“I don’t attack people on their weaknesses. That usually doesn’t get the job done,” Karl Rove once said. “Voters already perceive weaknesses. You’ve got to go after the other guy’s strengths.”

Mitt Romney is trying to turn the tables on President Obama.  (Steven Senne/AP)

A recent USA Today/Gallup Poll found Obama has an 18-point lead with female voters in key swing states. New Washington Post-ABC News polling found a 19-point gap with women nationwide; both men and women trusted Obama to handle “women’s issues” by a 19-point margin. Democrats have been hammering on what they call a Republican “war on women.”

Romney, this week, came up with a counterpoint: 92 percent of the jobs lost in the recession belonged to women. It’s Obama who has waged the true anti-women war, by taking away their livelihoods with his misguided economic policies.

There have been multiple conference calls. Female allies are out with statements declaring that Obama’s policies have harmed women.
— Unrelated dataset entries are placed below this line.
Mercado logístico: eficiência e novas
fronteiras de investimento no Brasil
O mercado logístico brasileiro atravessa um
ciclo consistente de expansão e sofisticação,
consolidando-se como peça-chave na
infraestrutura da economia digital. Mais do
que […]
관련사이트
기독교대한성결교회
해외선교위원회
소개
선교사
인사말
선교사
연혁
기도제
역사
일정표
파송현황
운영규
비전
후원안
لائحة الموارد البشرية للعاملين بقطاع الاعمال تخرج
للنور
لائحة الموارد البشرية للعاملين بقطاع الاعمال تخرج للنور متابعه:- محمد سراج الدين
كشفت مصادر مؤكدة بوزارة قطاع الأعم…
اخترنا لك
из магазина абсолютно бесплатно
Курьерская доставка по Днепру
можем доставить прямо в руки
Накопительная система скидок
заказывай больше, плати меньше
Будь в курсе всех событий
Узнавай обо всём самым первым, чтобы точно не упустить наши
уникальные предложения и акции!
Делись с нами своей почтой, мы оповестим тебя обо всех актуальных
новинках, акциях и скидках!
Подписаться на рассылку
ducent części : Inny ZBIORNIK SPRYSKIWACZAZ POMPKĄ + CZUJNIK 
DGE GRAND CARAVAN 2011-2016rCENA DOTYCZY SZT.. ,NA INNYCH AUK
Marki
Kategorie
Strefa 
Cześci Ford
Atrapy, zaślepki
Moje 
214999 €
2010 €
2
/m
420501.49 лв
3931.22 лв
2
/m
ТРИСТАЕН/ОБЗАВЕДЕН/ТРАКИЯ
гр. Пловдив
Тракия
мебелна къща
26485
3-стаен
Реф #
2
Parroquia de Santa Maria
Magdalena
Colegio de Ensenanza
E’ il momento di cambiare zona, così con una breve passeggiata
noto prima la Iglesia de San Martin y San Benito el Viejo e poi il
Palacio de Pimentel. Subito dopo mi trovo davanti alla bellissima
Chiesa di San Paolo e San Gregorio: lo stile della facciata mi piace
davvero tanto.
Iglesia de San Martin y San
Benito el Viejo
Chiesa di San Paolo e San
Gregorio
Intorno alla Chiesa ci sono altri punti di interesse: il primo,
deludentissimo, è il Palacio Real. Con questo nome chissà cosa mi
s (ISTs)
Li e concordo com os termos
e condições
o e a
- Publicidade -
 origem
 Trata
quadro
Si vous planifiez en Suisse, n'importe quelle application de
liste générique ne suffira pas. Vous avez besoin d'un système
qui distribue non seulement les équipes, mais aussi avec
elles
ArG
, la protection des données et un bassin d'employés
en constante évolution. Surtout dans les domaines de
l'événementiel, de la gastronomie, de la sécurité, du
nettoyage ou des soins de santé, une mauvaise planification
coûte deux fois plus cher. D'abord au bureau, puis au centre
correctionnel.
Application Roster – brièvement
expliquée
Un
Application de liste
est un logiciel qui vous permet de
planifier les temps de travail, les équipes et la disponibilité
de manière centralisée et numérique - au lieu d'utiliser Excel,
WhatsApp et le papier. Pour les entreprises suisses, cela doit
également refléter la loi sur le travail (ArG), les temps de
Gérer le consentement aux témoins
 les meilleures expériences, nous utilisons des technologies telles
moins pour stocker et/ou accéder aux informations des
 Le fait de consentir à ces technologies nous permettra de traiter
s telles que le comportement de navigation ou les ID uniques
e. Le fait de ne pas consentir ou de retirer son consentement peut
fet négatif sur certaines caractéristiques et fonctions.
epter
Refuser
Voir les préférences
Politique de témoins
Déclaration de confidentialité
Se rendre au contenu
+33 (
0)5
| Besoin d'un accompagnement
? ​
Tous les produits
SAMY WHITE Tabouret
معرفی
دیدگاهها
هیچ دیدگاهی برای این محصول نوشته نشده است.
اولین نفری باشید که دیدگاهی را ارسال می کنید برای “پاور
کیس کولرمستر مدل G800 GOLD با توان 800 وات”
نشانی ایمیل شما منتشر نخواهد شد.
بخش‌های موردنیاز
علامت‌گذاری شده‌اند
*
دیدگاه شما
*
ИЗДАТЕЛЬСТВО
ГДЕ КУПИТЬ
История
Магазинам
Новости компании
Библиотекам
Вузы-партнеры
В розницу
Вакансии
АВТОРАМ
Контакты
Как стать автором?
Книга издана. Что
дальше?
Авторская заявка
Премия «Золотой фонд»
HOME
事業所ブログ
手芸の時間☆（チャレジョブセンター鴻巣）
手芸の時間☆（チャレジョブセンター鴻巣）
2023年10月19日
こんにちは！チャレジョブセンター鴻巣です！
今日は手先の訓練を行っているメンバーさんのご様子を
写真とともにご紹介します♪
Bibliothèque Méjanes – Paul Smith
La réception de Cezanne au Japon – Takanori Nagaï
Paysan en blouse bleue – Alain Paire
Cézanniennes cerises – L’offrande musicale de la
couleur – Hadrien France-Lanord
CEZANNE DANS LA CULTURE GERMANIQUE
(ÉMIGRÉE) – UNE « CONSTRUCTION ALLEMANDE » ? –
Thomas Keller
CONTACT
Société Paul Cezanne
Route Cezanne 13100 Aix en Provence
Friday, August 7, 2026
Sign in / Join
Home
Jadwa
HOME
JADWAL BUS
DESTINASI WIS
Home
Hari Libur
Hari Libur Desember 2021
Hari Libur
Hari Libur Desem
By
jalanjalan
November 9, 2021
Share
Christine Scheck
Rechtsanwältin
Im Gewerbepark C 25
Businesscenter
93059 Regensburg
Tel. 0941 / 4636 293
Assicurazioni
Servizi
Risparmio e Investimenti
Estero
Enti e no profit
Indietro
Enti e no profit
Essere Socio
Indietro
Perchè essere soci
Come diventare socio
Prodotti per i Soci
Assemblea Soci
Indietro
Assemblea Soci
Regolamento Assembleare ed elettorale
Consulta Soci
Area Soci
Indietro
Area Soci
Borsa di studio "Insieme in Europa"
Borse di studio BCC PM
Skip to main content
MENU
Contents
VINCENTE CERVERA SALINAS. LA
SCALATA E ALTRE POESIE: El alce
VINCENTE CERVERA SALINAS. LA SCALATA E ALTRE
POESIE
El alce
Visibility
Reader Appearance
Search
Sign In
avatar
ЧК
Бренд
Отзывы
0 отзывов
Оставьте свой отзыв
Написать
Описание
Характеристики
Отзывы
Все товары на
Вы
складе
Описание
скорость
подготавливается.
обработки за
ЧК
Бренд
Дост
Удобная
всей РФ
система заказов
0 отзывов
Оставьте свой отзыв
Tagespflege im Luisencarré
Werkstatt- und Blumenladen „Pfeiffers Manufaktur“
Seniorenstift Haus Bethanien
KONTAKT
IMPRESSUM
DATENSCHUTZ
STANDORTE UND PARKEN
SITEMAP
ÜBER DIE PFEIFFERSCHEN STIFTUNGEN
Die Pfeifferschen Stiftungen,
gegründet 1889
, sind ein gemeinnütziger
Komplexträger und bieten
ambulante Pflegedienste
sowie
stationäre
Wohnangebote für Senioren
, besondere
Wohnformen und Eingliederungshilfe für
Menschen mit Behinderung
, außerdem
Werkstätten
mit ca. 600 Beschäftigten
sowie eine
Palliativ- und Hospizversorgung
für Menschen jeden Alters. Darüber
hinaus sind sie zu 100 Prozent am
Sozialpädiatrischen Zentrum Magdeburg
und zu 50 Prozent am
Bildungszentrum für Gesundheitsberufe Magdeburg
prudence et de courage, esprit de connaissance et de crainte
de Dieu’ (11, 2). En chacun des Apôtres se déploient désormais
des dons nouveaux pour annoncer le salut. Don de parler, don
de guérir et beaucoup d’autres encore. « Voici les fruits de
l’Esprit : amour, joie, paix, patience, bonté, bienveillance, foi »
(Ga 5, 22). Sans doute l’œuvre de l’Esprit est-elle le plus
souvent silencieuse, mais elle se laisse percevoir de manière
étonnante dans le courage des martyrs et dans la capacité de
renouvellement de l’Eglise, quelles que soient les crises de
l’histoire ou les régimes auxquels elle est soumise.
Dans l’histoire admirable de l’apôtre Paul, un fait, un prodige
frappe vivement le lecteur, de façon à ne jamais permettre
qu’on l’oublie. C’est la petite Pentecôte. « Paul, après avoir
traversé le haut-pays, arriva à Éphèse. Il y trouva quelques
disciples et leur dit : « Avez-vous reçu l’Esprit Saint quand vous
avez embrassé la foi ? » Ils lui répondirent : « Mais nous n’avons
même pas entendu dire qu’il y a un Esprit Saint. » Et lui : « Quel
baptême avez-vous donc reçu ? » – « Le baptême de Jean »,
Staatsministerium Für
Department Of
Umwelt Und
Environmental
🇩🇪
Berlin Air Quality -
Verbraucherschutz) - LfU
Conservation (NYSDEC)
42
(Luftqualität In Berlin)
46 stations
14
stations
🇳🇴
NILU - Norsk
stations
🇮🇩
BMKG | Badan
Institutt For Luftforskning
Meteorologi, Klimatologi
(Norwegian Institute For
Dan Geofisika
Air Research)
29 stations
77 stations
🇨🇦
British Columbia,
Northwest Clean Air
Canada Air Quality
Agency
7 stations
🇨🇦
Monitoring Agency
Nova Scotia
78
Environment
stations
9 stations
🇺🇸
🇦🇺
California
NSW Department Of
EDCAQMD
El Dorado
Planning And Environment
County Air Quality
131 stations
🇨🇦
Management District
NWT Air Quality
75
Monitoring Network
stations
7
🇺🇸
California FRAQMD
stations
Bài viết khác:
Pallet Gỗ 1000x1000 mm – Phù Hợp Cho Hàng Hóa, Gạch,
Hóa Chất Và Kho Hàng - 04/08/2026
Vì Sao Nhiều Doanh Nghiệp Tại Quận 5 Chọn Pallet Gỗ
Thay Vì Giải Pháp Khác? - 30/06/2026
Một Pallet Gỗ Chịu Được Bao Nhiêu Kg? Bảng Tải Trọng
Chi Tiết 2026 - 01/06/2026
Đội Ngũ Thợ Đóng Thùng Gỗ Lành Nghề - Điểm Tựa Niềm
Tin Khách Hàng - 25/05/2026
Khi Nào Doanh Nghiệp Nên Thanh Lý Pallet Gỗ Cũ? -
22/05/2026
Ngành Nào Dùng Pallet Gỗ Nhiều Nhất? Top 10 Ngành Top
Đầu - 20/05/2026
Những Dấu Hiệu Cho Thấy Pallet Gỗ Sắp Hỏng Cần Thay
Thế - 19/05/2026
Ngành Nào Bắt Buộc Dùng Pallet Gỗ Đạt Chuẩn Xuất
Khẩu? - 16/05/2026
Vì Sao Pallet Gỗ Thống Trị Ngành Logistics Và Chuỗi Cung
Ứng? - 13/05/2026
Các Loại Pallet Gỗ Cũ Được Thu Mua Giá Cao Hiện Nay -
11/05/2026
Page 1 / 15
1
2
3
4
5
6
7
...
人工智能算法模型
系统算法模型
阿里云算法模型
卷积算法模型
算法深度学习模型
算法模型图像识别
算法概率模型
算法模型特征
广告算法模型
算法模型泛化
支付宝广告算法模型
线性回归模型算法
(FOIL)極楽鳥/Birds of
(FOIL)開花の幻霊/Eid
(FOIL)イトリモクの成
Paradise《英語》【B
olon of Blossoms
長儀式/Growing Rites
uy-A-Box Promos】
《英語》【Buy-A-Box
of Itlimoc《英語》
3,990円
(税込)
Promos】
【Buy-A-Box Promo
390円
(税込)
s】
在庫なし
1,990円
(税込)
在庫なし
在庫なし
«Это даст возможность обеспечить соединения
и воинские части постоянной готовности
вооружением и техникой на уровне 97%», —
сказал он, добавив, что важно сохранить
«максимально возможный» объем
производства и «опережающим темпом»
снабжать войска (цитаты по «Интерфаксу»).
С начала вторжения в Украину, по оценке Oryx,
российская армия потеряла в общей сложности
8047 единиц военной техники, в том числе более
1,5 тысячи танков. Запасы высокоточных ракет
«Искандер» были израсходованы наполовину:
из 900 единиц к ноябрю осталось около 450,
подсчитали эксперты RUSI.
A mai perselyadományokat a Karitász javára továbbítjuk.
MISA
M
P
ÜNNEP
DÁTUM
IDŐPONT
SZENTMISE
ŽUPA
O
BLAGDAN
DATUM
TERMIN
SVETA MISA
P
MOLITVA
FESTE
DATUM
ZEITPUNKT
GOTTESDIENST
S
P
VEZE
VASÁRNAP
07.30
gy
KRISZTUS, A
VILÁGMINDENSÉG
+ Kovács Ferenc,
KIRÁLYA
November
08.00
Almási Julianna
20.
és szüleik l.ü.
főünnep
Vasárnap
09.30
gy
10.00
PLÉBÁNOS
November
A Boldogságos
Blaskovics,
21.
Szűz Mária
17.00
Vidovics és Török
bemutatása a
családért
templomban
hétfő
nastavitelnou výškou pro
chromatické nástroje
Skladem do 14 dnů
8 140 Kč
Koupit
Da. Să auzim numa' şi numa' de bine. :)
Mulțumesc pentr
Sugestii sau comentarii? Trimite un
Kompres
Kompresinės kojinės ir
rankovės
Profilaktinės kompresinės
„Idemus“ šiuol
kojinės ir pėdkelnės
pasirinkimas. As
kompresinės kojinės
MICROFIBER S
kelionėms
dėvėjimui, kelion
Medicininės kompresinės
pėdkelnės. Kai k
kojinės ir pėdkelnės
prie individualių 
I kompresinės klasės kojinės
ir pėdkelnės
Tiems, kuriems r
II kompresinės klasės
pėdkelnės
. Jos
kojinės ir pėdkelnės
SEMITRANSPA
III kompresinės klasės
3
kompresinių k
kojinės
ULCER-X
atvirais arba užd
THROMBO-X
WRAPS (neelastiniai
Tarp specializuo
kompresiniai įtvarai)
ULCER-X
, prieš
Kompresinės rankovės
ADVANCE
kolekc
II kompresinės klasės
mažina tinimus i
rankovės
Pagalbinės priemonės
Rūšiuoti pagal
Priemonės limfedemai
At a rally in Delaware Tuesday night, Romney was surrounded by female supporters.

“I think what he’s doing is smart,” said Republican strategist Sara Fagen. “It’s such a part of the narrative right now that he has really no choice to address it.”

But beyond that 92 percent number, which our Factchecker deemed misleading, Romney has gotten stuck.

Asked to expand on how the president’s policies hurt women in particular, his staff couldn’t answer. Asked if Romney supported the Lily Ledbetter Fair Pay Restoration Act, which makes it easier for workers’ to sue over gender-based pay disparities, they again were unsure.

Two hours later, a spokeswoman clarified that Romney “supports pay equity and is not looking to change current law” — after Ledbetter herself sent out a statement attacking the Republican candidate.

Democrats, meanwhile, appear gleeful that Romney has not only engaged on the issue but adopted the “war on women” phrase. “So, can we keep this back and forth over whose policies are better for women going please,” tweeted Democratic National Committee spokesman Brad Woodhouse.

It’s true that the connection between contraceptive access and political polls is murky, as former Bush White House speechwriter Michael Gerson pointed out earlier this week. In the USA Today/Gallup poll, Rick Santorum — who once said birth control harms women — outperformed Romney by a few points. Most respondents didn’t know Romney’s position on contraception policy.

Now that the primary is effectively over, Romney can focus on introducing himself to women voters. But simply trying to turn around a Democratic attack line with a questionable factoid isn’t going to solve his problem.